PROBLEM REQUIREMENTS:
Return every line of text in the records below verbatim, in its original order.

Segment Start: DATA SUPPLIED

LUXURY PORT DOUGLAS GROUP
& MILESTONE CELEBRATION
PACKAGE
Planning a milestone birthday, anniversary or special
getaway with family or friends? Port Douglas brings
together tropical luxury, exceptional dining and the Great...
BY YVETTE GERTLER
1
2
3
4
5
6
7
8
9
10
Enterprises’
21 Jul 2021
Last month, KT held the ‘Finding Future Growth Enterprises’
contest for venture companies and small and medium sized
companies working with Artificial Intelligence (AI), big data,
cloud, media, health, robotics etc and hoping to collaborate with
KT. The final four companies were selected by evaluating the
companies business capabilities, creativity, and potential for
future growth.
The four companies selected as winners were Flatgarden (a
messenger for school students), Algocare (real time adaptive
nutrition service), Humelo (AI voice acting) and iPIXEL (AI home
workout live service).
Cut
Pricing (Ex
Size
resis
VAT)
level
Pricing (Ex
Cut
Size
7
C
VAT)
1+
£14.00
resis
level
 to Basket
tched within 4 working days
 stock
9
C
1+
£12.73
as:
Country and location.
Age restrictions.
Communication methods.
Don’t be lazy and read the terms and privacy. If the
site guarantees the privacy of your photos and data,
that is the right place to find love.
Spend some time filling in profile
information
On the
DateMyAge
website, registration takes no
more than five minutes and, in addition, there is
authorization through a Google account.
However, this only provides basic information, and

Segment End: DATA SUPPLIED

SOLUTION FOR THIS EXERCISE:
LUXURY PORT DOUGLAS GROUP
& MILESTONE CELEBRATION
PACKAGE
Planning a milestone birthday, anniversary or special
getaway with family or friends? Port Douglas brings
together tropical luxury, exceptional dining and the Great...
BY YVETTE GERTLER
1
2
3
4
5
6
7
8
9
10
Enterprises’
21 Jul 2021
Last month, KT held the ‘Finding Future Growth Enterprises’
contest for venture companies and small and medium sized
companies working with Artificial Intelligence (AI), big data,
cloud, media, health, robotics etc and hoping to collaborate with
KT. The final four companies were selected by evaluating the
companies business capabilities, creativity, and potential for
future growth.
The four companies selected as winners were Flatgarden (a
messenger for school students), Algocare (real time adaptive
nutrition service), Humelo (AI voice acting) and iPIXEL (AI home
workout live service).
Cut
Pricing (Ex
Size
resis
VAT)
level
Pricing (Ex
Cut
Size
7
C
VAT)
1+
£14.00
resis
level
 to Basket
tched within 4 working days
 stock
9
C
1+
£12.73
as:
Country and location.
Age restrictions.
Communication methods.
Don’t be lazy and read the terms and privacy. If the
site guarantees the privacy of your photos and data,
that is the right place to find love.
Spend some time filling in profile
information
On the
DateMyAge
website, registration takes no
more than five minutes and, in addition, there is
authorization through a Google account.
However, this only provides basic information, and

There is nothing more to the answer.